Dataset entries
§ §

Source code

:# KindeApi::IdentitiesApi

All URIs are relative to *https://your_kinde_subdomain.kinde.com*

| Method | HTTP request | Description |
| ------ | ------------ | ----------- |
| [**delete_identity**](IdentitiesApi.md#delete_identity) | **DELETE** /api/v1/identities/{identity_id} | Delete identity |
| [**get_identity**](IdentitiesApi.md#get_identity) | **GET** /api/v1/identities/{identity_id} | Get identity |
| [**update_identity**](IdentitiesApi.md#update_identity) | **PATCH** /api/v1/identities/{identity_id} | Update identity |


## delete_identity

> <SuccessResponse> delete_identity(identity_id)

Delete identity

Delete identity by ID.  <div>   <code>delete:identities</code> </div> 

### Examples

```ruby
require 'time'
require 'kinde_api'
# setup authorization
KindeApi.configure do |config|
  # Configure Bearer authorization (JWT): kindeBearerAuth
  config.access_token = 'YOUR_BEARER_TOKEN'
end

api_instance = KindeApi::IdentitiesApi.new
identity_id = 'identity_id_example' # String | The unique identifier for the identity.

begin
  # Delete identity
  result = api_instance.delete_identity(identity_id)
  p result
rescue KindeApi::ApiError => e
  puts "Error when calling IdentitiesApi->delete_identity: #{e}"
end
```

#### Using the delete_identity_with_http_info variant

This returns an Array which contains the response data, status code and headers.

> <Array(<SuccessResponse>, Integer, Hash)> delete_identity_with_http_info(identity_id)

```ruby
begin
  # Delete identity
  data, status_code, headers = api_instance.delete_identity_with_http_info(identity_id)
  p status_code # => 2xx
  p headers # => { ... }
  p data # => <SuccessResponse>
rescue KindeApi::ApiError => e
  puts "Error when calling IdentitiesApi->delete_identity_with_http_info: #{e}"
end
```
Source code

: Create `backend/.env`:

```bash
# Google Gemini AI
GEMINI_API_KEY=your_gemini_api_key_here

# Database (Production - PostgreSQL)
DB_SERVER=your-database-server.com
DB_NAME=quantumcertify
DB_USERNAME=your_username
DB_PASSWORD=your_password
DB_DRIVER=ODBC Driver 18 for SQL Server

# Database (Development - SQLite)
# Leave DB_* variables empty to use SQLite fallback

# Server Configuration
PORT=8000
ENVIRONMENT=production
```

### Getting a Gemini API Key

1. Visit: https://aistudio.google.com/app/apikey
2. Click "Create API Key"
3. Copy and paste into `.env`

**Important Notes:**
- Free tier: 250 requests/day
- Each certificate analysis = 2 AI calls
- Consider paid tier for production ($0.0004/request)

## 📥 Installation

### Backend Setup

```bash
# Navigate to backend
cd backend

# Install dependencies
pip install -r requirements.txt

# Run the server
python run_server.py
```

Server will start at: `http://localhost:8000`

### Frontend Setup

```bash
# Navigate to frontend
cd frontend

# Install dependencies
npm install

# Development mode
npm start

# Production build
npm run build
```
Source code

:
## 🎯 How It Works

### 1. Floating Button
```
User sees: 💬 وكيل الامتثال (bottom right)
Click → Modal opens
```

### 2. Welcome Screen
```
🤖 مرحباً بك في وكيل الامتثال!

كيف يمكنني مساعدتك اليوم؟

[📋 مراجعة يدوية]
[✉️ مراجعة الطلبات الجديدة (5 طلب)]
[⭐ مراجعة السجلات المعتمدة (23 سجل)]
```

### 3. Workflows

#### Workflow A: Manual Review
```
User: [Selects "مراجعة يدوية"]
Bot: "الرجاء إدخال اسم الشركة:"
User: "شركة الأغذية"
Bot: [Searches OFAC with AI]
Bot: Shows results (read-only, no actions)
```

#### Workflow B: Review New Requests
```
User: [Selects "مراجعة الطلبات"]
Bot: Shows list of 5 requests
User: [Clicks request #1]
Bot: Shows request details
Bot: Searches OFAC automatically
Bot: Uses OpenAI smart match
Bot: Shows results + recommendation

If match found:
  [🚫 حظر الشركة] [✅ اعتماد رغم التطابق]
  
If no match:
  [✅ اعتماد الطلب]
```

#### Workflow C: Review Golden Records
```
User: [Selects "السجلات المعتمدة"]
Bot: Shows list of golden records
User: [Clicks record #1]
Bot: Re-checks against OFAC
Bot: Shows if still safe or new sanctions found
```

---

§ §

→ **DIRECTIONS**: Every entry above must appear again in the reply, exactly as it stands.

→ **COMPLETED EXERCISE**:
Source code

:# KindeApi::IdentitiesApi

All URIs are relative to *https://your_kinde_subdomain.kinde.com*

| Method | HTTP request | Description |
| ------ | ------------ | ----------- |
| [**delete_identity**](IdentitiesApi.md#delete_identity) | **DELETE** /api/v1/identities/{identity_id} | Delete identity |
| [**get_identity**](IdentitiesApi.md#get_identity) | **GET** /api/v1/identities/{identity_id} | Get identity |
| [**update_identity**](IdentitiesApi.md#update_identity) | **PATCH** /api/v1/identities/{identity_id} | Update identity |


## delete_identity

> <SuccessResponse> delete_identity(identity_id)

Delete identity

Delete identity by ID.  <div>   <code>delete:identities</code> </div> 

### Examples

```ruby
require 'time'
require 'kinde_api'
# setup authorization
KindeApi.configure do |config|
  # Configure Bearer authorization (JWT): kindeBearerAuth
  config.access_token = 'YOUR_BEARER_TOKEN'
end

api_instance = KindeApi::IdentitiesApi.new
identity_id = 'identity_id_example' # String | The unique identifier for the identity.

begin
  # Delete identity
  result = api_instance.delete_identity(identity_id)
  p result
rescue KindeApi::ApiError => e
  puts "Error when calling IdentitiesApi->delete_identity: #{e}"
end
```

#### Using the delete_identity_with_http_info variant

This returns an Array which contains the response data, status code and headers.

> <Array(<SuccessResponse>, Integer, Hash)> delete_identity_with_http_info(identity_id)

```ruby
begin
  # Delete identity
  data, status_code, headers = api_instance.delete_identity_with_http_info(identity_id)
  p status_code # => 2xx
  p headers # => { ... }
  p data # => <SuccessResponse>
rescue KindeApi::ApiError => e
  puts "Error when calling IdentitiesApi->delete_identity_with_http_info: #{e}"
end
```
Source code

: Create `backend/.env`:

```bash
# Google Gemini AI
GEMINI_API_KEY=your_gemini_api_key_here

# Database (Production - PostgreSQL)
DB_SERVER=your-database-server.com
DB_NAME=quantumcertify
DB_USERNAME=your_username
DB_PASSWORD=your_password
DB_DRIVER=ODBC Driver 18 for SQL Server

# Database (Development - SQLite)
# Leave DB_* variables empty to use SQLite fallback

# Server Configuration
PORT=8000
ENVIRONMENT=production
```

### Getting a Gemini API Key

1. Visit: https://aistudio.google.com/app/apikey
2. Click "Create API Key"
3. Copy and paste into `.env`

**Important Notes:**
- Free tier: 250 requests/day
- Each certificate analysis = 2 AI calls
- Consider paid tier for production ($0.0004/request)

## 📥 Installation

### Backend Setup

```bash
# Navigate to backend
cd backend

# Install dependencies
pip install -r requirements.txt

# Run the server
python run_server.py
```

Server will start at: `http://localhost:8000`

### Frontend Setup

```bash
# Navigate to frontend
cd frontend

# Install dependencies
npm install

# Development mode
npm start

# Production build
npm run build
```
Source code

:
## 🎯 How It Works

### 1. Floating Button
```
User sees: 💬 وكيل الامتثال (bottom right)
Click → Modal opens
```

### 2. Welcome Screen
```
🤖 مرحباً بك في وكيل الامتثال!

كيف يمكنني مساعدتك اليوم؟

[📋 مراجعة يدوية]
[✉️ مراجعة الطلبات الجديدة (5 طلب)]
[⭐ مراجعة السجلات المعتمدة (23 سجل)]
```

### 3. Workflows

#### Workflow A: Manual Review
```
User: [Selects "مراجعة يدوية"]
Bot: "الرجاء إدخال اسم الشركة:"
User: "شركة الأغذية"
Bot: [Searches OFAC with AI]
Bot: Shows results (read-only, no actions)
```

#### Workflow B: Review New Requests
```
User: [Selects "مراجعة الطلبات"]
Bot: Shows list of 5 requests
User: [Clicks request #1]
Bot: Shows request details
Bot: Searches OFAC automatically
Bot: Uses OpenAI smart match
Bot: Shows results + recommendation

If match found:
  [🚫 حظر الشركة] [✅ اعتماد رغم التطابق]
  
If no match:
  [✅ اعتماد الطلب]
```

#### Workflow C: Review Golden Records
```
User: [Selects "السجلات المعتمدة"]
Bot: Shows list of golden records
User: [Clicks record #1]
Bot: Re-checks against OFAC
Bot: Shows if still safe or new sanctions found
```

---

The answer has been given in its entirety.